"""
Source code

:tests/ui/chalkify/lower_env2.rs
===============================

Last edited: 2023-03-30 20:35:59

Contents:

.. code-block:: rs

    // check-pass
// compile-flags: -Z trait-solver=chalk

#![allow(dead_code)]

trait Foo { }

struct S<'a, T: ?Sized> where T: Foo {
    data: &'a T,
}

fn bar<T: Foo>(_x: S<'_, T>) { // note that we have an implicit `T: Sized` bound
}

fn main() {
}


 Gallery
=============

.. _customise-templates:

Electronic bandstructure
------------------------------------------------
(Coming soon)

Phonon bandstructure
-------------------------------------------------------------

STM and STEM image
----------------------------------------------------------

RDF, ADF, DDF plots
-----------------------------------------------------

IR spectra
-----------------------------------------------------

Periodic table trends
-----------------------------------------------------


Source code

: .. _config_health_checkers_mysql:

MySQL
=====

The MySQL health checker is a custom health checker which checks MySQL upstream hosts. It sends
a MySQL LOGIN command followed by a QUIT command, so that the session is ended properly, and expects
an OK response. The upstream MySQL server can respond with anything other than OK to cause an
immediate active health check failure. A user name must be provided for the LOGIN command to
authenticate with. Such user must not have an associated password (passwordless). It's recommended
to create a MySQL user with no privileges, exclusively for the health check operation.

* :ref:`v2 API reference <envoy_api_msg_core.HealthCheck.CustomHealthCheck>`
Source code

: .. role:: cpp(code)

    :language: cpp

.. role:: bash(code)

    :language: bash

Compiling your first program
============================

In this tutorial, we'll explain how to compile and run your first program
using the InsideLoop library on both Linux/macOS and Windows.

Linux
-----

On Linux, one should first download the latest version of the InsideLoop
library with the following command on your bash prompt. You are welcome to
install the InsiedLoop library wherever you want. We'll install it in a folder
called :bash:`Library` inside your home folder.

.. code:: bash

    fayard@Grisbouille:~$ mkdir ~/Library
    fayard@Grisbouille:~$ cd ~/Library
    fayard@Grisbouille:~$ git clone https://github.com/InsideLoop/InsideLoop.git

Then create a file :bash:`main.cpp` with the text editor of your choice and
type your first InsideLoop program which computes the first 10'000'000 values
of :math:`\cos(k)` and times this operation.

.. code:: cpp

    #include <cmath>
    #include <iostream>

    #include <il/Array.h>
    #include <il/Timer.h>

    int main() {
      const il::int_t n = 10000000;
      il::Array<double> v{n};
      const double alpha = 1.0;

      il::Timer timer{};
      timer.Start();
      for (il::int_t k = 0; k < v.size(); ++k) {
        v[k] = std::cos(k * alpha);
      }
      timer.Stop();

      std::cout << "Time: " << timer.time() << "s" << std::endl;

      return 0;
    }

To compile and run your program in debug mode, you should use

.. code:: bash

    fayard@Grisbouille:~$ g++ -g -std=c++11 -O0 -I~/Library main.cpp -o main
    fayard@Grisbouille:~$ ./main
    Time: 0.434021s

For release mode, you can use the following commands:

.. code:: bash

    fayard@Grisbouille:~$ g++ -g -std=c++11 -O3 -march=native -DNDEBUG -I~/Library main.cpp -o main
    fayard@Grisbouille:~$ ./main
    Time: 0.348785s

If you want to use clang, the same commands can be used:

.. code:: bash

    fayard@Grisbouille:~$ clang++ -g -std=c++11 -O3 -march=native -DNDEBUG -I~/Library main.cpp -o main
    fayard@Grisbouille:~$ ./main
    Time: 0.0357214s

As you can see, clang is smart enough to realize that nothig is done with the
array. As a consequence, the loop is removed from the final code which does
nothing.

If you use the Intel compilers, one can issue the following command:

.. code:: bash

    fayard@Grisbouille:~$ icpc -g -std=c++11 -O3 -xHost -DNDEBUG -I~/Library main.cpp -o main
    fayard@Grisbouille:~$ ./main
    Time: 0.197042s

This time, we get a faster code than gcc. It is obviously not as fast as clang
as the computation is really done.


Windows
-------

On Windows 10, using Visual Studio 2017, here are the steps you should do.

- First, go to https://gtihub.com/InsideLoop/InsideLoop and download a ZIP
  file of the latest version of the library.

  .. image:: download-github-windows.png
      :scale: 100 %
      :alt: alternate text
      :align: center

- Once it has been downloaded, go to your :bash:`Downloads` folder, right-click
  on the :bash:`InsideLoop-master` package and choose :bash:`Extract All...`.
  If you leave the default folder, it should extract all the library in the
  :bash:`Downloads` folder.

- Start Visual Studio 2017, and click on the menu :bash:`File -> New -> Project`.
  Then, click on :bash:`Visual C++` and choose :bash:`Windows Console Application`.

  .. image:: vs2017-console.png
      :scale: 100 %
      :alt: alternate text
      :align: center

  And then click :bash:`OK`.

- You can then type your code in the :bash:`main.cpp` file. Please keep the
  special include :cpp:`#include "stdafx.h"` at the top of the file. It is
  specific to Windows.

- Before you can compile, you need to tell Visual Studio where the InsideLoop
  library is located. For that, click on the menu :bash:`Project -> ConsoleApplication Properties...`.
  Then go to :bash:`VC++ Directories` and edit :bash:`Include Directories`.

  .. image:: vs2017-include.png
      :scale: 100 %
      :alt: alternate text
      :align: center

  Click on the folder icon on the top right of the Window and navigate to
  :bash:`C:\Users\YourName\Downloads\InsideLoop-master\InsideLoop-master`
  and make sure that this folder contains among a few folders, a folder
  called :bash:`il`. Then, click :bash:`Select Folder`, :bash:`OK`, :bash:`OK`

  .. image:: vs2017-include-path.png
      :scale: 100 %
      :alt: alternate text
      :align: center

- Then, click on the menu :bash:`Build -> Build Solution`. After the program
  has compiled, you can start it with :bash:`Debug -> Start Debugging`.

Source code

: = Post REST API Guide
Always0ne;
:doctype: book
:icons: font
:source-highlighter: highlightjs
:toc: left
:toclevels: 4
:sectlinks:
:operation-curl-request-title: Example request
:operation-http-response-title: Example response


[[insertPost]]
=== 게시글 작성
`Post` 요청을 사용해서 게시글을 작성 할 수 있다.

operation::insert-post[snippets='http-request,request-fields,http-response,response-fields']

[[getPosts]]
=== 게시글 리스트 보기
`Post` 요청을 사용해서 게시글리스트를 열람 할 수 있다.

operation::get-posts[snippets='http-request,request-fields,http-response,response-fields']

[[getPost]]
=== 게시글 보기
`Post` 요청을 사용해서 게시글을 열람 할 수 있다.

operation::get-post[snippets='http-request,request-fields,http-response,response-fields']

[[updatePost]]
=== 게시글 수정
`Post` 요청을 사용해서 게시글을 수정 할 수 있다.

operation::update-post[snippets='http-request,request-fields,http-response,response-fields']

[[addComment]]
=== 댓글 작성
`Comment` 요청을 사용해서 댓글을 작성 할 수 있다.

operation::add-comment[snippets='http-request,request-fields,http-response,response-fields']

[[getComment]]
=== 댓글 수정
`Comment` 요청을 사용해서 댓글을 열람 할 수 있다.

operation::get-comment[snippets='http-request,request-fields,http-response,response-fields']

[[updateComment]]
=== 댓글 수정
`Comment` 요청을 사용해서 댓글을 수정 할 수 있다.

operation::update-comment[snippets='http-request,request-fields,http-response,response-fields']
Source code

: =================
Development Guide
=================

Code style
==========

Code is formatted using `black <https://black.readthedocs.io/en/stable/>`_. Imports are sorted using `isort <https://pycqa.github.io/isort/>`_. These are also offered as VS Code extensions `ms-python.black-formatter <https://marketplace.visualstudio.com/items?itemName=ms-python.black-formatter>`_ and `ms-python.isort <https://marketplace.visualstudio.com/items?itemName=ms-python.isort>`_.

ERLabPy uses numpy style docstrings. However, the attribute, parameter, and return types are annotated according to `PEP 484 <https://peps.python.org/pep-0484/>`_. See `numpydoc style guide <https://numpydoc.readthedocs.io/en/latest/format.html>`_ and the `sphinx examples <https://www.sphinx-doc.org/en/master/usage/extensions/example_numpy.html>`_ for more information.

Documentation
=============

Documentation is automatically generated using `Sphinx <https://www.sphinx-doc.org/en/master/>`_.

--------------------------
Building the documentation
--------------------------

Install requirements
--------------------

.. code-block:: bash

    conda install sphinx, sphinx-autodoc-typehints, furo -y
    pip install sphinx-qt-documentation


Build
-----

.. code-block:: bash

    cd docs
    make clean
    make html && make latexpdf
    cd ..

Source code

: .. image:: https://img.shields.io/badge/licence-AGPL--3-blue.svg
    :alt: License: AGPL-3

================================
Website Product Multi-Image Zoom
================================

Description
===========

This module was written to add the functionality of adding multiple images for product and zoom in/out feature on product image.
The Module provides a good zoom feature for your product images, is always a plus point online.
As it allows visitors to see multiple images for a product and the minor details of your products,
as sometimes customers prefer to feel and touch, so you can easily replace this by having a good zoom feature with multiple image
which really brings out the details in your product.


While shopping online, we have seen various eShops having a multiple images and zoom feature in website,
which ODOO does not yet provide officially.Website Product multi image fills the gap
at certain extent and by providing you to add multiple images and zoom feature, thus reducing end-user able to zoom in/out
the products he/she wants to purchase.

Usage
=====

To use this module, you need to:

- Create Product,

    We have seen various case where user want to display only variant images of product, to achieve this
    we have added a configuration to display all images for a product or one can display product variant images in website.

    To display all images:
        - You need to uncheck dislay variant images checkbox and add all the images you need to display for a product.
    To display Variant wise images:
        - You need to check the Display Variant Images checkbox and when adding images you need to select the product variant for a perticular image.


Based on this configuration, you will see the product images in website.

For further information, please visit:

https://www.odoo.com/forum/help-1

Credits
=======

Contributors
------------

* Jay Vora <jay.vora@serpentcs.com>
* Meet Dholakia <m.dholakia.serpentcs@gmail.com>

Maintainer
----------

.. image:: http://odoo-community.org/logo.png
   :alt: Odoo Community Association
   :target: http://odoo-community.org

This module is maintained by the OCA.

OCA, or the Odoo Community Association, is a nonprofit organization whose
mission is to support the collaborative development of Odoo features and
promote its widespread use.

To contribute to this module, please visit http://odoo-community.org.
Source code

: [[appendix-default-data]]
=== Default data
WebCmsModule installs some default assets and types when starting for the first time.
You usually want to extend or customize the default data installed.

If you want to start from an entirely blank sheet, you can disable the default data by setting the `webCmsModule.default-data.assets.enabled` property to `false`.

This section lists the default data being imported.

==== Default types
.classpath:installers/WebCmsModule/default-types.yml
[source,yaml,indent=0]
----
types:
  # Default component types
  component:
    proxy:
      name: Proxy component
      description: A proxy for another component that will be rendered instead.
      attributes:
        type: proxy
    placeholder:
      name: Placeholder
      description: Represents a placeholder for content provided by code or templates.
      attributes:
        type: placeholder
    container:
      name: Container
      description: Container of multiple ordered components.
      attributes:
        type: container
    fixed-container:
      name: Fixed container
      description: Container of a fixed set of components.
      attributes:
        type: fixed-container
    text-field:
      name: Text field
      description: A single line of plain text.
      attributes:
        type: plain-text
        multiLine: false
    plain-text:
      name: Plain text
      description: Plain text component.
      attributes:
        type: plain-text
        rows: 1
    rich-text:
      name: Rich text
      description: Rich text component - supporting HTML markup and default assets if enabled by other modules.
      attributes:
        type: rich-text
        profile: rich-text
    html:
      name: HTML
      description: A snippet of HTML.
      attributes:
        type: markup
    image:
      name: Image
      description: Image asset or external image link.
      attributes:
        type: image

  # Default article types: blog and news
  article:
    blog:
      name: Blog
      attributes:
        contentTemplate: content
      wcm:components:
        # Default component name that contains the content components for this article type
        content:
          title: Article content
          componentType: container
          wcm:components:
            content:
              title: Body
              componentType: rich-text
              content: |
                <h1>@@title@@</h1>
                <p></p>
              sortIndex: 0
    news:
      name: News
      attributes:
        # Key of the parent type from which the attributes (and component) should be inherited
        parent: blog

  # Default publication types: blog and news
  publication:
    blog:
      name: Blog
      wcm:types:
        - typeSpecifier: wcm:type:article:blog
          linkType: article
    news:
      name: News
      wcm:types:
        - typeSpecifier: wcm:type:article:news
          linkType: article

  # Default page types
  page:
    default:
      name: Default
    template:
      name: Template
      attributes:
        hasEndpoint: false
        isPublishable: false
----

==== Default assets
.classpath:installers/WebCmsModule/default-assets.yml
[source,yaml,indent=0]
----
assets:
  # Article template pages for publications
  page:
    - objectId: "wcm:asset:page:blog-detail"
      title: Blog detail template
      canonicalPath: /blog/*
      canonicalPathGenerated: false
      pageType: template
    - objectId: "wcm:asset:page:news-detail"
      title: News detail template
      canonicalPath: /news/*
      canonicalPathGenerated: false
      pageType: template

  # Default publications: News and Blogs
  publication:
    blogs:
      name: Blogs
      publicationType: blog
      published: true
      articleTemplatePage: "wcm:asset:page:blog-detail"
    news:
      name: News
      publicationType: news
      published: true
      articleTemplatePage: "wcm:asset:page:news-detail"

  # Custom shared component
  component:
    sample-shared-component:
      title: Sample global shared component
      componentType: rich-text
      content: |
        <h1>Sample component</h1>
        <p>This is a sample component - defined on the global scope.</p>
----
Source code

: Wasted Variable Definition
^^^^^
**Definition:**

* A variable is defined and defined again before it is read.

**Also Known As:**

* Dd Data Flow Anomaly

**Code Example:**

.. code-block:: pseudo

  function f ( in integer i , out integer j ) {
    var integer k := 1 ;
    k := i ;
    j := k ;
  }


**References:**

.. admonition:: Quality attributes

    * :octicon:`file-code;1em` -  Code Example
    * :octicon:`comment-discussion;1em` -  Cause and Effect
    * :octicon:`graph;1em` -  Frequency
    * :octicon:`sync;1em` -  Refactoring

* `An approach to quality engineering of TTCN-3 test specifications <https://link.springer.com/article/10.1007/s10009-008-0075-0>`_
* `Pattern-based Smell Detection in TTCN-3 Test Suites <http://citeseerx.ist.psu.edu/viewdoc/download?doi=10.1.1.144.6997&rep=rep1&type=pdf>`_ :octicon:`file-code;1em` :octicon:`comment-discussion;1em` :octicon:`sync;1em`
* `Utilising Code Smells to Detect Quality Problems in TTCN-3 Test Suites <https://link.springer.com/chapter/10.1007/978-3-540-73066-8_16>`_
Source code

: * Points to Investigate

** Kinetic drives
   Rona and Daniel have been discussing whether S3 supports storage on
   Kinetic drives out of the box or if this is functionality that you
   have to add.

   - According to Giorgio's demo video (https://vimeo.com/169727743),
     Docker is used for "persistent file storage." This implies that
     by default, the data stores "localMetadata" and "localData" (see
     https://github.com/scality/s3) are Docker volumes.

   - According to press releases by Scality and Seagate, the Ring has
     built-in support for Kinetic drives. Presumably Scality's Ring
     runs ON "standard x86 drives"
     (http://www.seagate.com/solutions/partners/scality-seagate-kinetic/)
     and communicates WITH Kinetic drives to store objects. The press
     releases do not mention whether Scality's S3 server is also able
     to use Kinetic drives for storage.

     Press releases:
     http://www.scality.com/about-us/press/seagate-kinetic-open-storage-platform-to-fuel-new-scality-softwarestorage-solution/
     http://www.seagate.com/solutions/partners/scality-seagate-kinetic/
"""
- ASSIGNMENT
Could you work out how many lines of the data above contain the word "Definition"? Give only the number.

- ANSWER
2